■ What to work on:
Here is the task for the listing below: output exactly the lines from the one containing "projects that cost" through the one containing "copayments, deductibles, health insurance", and leave out the pictures.

* * * * * * *

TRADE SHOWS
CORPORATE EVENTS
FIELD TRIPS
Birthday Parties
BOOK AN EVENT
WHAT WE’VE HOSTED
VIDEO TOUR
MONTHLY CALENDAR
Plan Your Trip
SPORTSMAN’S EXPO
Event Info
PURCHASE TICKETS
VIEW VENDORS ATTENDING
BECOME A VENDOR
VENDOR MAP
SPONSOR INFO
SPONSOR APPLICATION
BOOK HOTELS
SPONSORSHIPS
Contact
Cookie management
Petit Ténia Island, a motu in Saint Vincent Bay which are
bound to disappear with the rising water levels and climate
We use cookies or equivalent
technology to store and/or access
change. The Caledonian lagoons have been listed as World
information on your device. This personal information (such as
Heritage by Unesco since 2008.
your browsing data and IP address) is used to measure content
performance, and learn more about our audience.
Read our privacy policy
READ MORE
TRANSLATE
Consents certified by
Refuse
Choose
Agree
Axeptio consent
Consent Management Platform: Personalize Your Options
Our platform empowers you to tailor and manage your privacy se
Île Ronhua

* * * * * * *

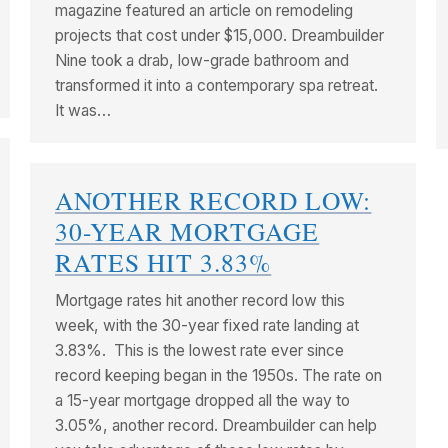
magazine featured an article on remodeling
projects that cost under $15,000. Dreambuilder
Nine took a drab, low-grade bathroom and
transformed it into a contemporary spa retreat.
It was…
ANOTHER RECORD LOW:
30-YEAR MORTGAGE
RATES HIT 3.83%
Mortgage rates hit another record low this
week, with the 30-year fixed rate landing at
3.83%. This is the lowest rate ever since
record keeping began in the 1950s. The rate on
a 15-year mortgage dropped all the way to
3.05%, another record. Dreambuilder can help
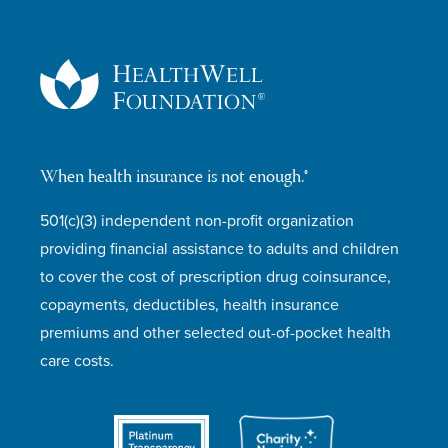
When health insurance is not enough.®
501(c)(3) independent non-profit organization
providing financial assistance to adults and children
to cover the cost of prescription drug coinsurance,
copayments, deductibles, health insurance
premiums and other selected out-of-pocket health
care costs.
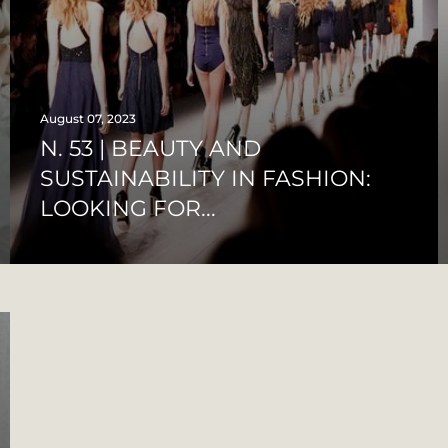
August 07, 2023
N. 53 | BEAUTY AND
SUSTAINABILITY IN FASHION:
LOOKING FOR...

* * * * * * *

■ Completed task:
projects that cost under $15,000. Dreambuilder
Nine took a drab, low-grade bathroom and
transformed it into a contemporary spa retreat.
It was…
ANOTHER RECORD LOW:
30-YEAR MORTGAGE
RATES HIT 3.83%
Mortgage rates hit another record low this
week, with the 30-year fixed rate landing at
3.83%. This is the lowest rate ever since
record keeping began in the 1950s. The rate on
a 15-year mortgage dropped all the way to
3.05%, another record. Dreambuilder can help
When health insurance is not enough.®
501(c)(3) independent non-profit organization
providing financial assistance to adults and children
to cover the cost of prescription drug coinsurance,
copayments, deductibles, health insurance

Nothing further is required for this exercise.